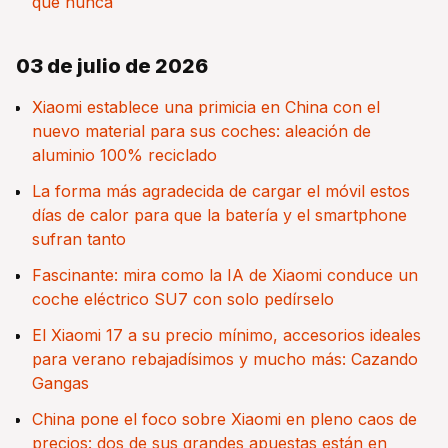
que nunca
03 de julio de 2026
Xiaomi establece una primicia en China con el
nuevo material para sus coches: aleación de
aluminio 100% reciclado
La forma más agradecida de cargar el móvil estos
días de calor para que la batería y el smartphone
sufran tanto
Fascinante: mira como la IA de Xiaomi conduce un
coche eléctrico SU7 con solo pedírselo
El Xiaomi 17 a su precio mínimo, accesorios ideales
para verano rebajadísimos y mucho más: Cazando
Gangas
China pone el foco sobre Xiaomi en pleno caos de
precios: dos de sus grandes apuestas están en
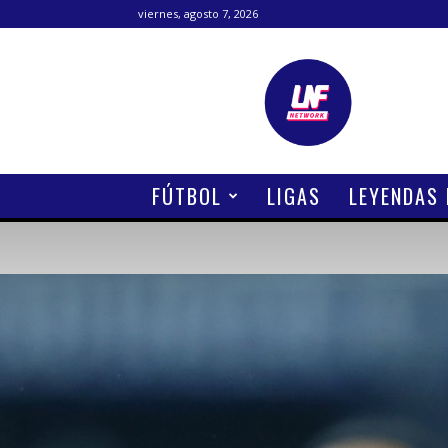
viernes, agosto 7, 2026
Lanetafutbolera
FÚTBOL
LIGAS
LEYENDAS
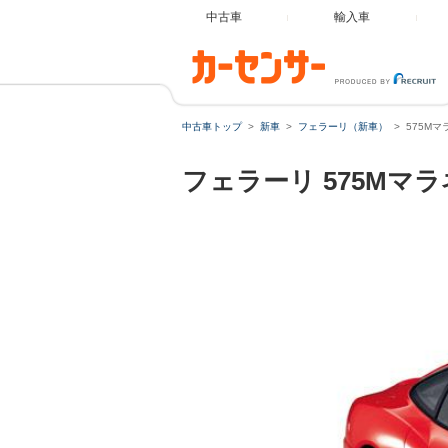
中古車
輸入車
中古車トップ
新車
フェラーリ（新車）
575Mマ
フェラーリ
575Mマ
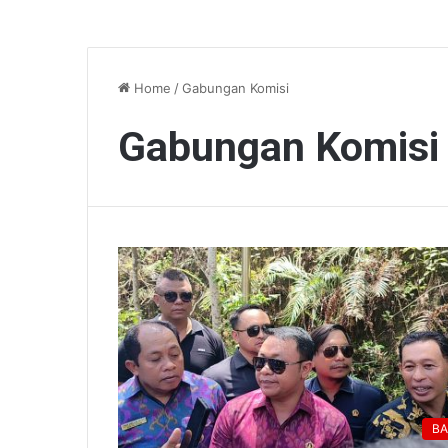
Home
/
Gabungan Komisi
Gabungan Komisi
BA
= = = =
§ **Exercise instructions**: Can you write out the lines from the one containing "viernes, agosto 7, 2026" through the last line, substituting "Komisi Gabungan" for "Gabungan Komisi" and keeping everything else the same? Leave the pictures out.

§ **Response to this exercise**:
viernes, agosto 7, 2026
Lanetafutbolera
FÚTBOL
LIGAS
LEYENDAS
中古車
輸入車
中古車トップ
新車
フェラーリ（新車）
575Mマ
フェラーリ
575Mマ
Home
/
Komisi Gabungan
Komisi Gabungan
BA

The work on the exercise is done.